▶ PROVIDED MATERIAL:
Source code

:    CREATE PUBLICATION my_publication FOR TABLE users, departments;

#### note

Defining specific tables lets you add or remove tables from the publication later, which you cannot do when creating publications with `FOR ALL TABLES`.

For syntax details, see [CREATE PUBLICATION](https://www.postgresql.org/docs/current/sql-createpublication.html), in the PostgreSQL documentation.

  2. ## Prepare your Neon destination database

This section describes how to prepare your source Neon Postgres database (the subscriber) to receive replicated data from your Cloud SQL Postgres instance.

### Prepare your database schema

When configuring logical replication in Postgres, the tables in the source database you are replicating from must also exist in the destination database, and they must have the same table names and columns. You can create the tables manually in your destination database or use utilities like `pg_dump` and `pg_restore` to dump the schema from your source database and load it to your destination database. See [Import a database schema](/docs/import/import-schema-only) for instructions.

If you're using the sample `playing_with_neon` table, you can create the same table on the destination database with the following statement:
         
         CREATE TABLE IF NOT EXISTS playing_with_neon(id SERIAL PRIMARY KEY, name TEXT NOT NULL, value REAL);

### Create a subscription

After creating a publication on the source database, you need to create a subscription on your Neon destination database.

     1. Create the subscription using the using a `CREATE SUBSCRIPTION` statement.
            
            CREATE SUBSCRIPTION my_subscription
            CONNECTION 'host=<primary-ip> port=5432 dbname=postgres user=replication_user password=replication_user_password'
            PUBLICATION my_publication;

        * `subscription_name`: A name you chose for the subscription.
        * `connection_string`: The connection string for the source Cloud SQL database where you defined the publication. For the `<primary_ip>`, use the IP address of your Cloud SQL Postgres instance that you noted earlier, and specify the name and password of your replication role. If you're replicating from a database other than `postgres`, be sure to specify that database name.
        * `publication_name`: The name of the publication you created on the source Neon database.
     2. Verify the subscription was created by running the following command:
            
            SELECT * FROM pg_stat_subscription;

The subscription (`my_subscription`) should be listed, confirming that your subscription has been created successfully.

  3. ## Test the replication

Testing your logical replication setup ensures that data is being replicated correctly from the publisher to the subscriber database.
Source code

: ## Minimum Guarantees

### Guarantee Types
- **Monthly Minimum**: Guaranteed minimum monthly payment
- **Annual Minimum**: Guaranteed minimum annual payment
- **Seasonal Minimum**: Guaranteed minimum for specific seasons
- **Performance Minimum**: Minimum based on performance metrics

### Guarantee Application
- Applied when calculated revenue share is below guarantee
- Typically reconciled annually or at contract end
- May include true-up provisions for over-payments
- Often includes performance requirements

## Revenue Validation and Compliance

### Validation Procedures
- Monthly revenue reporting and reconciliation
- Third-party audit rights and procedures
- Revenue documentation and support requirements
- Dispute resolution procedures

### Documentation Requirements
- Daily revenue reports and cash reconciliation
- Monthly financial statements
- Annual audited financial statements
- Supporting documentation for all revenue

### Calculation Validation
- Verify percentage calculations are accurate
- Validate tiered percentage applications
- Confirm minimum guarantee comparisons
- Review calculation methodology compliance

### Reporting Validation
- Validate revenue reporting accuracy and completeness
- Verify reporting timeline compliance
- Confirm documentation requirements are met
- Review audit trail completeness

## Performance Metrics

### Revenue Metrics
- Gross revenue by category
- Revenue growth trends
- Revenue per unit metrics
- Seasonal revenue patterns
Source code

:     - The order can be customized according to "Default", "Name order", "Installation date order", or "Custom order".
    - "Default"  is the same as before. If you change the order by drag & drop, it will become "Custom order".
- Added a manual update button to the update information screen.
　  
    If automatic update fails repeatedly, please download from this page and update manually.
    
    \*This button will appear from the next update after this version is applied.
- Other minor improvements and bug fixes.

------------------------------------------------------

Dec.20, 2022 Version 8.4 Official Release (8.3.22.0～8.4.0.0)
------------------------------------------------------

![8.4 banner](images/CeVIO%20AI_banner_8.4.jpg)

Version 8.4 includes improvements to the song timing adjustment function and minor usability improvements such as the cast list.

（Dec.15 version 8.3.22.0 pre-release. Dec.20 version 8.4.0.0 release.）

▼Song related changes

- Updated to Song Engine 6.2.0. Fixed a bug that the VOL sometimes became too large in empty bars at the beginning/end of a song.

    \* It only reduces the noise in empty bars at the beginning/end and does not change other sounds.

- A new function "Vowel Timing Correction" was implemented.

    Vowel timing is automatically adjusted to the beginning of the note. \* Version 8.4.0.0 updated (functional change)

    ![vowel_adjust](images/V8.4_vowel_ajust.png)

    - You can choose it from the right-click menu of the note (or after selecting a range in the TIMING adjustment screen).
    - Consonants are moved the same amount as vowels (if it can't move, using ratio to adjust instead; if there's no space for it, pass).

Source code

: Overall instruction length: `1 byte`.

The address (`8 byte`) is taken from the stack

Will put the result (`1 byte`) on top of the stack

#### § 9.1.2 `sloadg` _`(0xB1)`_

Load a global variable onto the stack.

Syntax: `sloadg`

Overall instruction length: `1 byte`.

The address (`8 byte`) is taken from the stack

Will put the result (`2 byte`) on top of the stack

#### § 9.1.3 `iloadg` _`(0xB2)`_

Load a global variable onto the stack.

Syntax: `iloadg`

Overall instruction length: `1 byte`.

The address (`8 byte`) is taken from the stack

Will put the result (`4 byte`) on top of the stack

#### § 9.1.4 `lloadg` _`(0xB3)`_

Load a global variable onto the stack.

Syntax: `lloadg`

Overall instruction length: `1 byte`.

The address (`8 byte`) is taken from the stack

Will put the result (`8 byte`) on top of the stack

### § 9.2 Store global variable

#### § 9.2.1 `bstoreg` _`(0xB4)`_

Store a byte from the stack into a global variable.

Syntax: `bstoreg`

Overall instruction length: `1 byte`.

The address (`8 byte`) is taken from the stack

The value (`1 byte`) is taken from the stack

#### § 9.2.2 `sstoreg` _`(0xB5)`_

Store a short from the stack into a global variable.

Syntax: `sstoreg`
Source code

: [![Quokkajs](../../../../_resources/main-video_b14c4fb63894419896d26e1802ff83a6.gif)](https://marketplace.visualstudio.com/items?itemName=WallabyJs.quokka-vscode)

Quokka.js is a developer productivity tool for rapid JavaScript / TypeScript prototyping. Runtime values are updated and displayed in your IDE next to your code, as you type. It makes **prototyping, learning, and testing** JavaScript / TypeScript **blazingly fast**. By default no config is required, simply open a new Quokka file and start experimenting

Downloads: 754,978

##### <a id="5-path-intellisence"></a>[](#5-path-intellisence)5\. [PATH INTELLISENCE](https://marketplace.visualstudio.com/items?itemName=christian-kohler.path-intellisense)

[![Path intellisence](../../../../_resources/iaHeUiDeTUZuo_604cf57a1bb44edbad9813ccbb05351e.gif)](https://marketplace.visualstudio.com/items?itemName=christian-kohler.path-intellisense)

▶ DIRECTIONS:
Copy out the data shown above without altering anything.

▶ RESPONSE:
Source code

:    CREATE PUBLICATION my_publication FOR TABLE users, departments;

#### note

Defining specific tables lets you add or remove tables from the publication later, which you cannot do when creating publications with `FOR ALL TABLES`.

For syntax details, see [CREATE PUBLICATION](https://www.postgresql.org/docs/current/sql-createpublication.html), in the PostgreSQL documentation.

  2. ## Prepare your Neon destination database

This section describes how to prepare your source Neon Postgres database (the subscriber) to receive replicated data from your Cloud SQL Postgres instance.

### Prepare your database schema

When configuring logical replication in Postgres, the tables in the source database you are replicating from must also exist in the destination database, and they must have the same table names and columns. You can create the tables manually in your destination database or use utilities like `pg_dump` and `pg_restore` to dump the schema from your source database and load it to your destination database. See [Import a database schema](/docs/import/import-schema-only) for instructions.

If you're using the sample `playing_with_neon` table, you can create the same table on the destination database with the following statement:
         
         CREATE TABLE IF NOT EXISTS playing_with_neon(id SERIAL PRIMARY KEY, name TEXT NOT NULL, value REAL);

### Create a subscription

After creating a publication on the source database, you need to create a subscription on your Neon destination database.

     1. Create the subscription using the using a `CREATE SUBSCRIPTION` statement.
            
            CREATE SUBSCRIPTION my_subscription
            CONNECTION 'host=<primary-ip> port=5432 dbname=postgres user=replication_user password=replication_user_password'
            PUBLICATION my_publication;

        * `subscription_name`: A name you chose for the subscription.
        * `connection_string`: The connection string for the source Cloud SQL database where you defined the publication. For the `<primary_ip>`, use the IP address of your Cloud SQL Postgres instance that you noted earlier, and specify the name and password of your replication role. If you're replicating from a database other than `postgres`, be sure to specify that database name.
        * `publication_name`: The name of the publication you created on the source Neon database.
     2. Verify the subscription was created by running the following command:
            
            SELECT * FROM pg_stat_subscription;

The subscription (`my_subscription`) should be listed, confirming that your subscription has been created successfully.

  3. ## Test the replication

Testing your logical replication setup ensures that data is being replicated correctly from the publisher to the subscriber database.
Source code

: ## Minimum Guarantees

### Guarantee Types
- **Monthly Minimum**: Guaranteed minimum monthly payment
- **Annual Minimum**: Guaranteed minimum annual payment
- **Seasonal Minimum**: Guaranteed minimum for specific seasons
- **Performance Minimum**: Minimum based on performance metrics

### Guarantee Application
- Applied when calculated revenue share is below guarantee
- Typically reconciled annually or at contract end
- May include true-up provisions for over-payments
- Often includes performance requirements

## Revenue Validation and Compliance

### Validation Procedures
- Monthly revenue reporting and reconciliation
- Third-party audit rights and procedures
- Revenue documentation and support requirements
- Dispute resolution procedures

### Documentation Requirements
- Daily revenue reports and cash reconciliation
- Monthly financial statements
- Annual audited financial statements
- Supporting documentation for all revenue

### Calculation Validation
- Verify percentage calculations are accurate
- Validate tiered percentage applications
- Confirm minimum guarantee comparisons
- Review calculation methodology compliance

### Reporting Validation
- Validate revenue reporting accuracy and completeness
- Verify reporting timeline compliance
- Confirm documentation requirements are met
- Review audit trail completeness

## Performance Metrics

### Revenue Metrics
- Gross revenue by category
- Revenue growth trends
- Revenue per unit metrics
- Seasonal revenue patterns
Source code

:     - The order can be customized according to "Default", "Name order", "Installation date order", or "Custom order".
    - "Default"  is the same as before. If you change the order by drag & drop, it will become "Custom order".
- Added a manual update button to the update information screen.
　  
    If automatic update fails repeatedly, please download from this page and update manually.
    
    \*This button will appear from the next update after this version is applied.
- Other minor improvements and bug fixes.

------------------------------------------------------

Dec.20, 2022 Version 8.4 Official Release (8.3.22.0～8.4.0.0)
------------------------------------------------------

![8.4 banner](images/CeVIO%20AI_banner_8.4.jpg)

Version 8.4 includes improvements to the song timing adjustment function and minor usability improvements such as the cast list.

（Dec.15 version 8.3.22.0 pre-release. Dec.20 version 8.4.0.0 release.）

▼Song related changes

- Updated to Song Engine 6.2.0. Fixed a bug that the VOL sometimes became too large in empty bars at the beginning/end of a song.

    \* It only reduces the noise in empty bars at the beginning/end and does not change other sounds.

- A new function "Vowel Timing Correction" was implemented.

    Vowel timing is automatically adjusted to the beginning of the note. \* Version 8.4.0.0 updated (functional change)

    ![vowel_adjust](images/V8.4_vowel_ajust.png)

    - You can choose it from the right-click menu of the note (or after selecting a range in the TIMING adjustment screen).
    - Consonants are moved the same amount as vowels (if it can't move, using ratio to adjust instead; if there's no space for it, pass).

Source code

: Overall instruction length: `1 byte`.

The address (`8 byte`) is taken from the stack

Will put the result (`1 byte`) on top of the stack

#### § 9.1.2 `sloadg` _`(0xB1)`_

Load a global variable onto the stack.

Syntax: `sloadg`

Overall instruction length: `1 byte`.

The address (`8 byte`) is taken from the stack

Will put the result (`2 byte`) on top of the stack

#### § 9.1.3 `iloadg` _`(0xB2)`_

Load a global variable onto the stack.

Syntax: `iloadg`

Overall instruction length: `1 byte`.

The address (`8 byte`) is taken from the stack

Will put the result (`4 byte`) on top of the stack

#### § 9.1.4 `lloadg` _`(0xB3)`_

Load a global variable onto the stack.

Syntax: `lloadg`

Overall instruction length: `1 byte`.

The address (`8 byte`) is taken from the stack

Will put the result (`8 byte`) on top of the stack

### § 9.2 Store global variable

#### § 9.2.1 `bstoreg` _`(0xB4)`_

Store a byte from the stack into a global variable.

Syntax: `bstoreg`

Overall instruction length: `1 byte`.

The address (`8 byte`) is taken from the stack

The value (`1 byte`) is taken from the stack

#### § 9.2.2 `sstoreg` _`(0xB5)`_

Store a short from the stack into a global variable.

Syntax: `sstoreg`
Source code

: [![Quokkajs](../../../../_resources/main-video_b14c4fb63894419896d26e1802ff83a6.gif)](https://marketplace.visualstudio.com/items?itemName=WallabyJs.quokka-vscode)

Quokka.js is a developer productivity tool for rapid JavaScript / TypeScript prototyping. Runtime values are updated and displayed in your IDE next to your code, as you type. It makes **prototyping, learning, and testing** JavaScript / TypeScript **blazingly fast**. By default no config is required, simply open a new Quokka file and start experimenting

Downloads: 754,978

##### <a id="5-path-intellisence"></a>[](#5-path-intellisence)5\. [PATH INTELLISENCE](https://marketplace.visualstudio.com/items?itemName=christian-kohler.path-intellisense)

[![Path intellisence](../../../../_resources/iaHeUiDeTUZuo_604cf57a1bb44edbad9813ccbb05351e.gif)](https://marketplace.visualstudio.com/items?itemName=christian-kohler.path-intellisense)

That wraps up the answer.